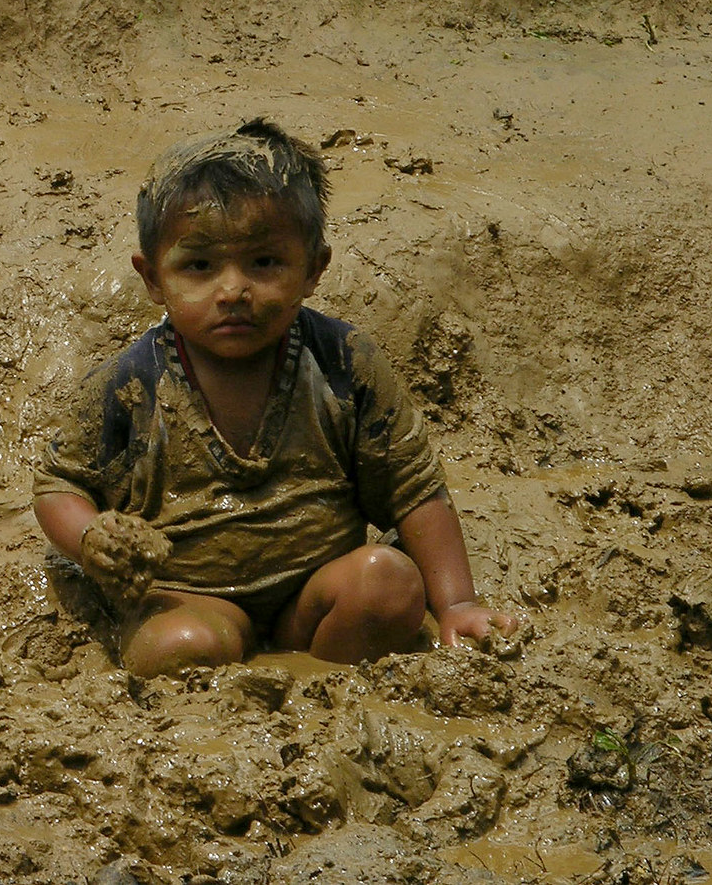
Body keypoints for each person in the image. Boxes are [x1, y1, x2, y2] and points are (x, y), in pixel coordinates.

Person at [33, 118, 518, 677]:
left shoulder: (343, 363)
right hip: (190, 595)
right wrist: (91, 537)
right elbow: (58, 484)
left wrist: (457, 604)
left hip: (315, 597)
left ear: (314, 269)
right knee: (180, 647)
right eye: (199, 266)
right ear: (152, 278)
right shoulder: (130, 384)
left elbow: (415, 489)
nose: (233, 289)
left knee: (388, 583)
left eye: (264, 263)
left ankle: (324, 689)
----------------------------------------
*TASK INSTRUCTIONS:* Transcribe the preceding listing in its entirety and with exact wording, leaving out pictures.

*EXERCISE OUTPUT:*
Body keypoints for each person in the image. Boxes are [x1, y1, x2, y2] and points are (x, y), in pixel coordinates.

Person at [33, 118, 518, 677]:
left shoulder: (343, 363)
right hip: (190, 595)
right wrist: (91, 537)
right elbow: (58, 484)
left wrist: (457, 604)
left hip: (315, 597)
left ear: (314, 269)
right knee: (180, 647)
right eye: (199, 266)
right ear: (152, 278)
right shoulder: (130, 384)
left elbow: (415, 489)
nose: (233, 289)
left knee: (388, 583)
left eye: (264, 263)
left ankle: (324, 689)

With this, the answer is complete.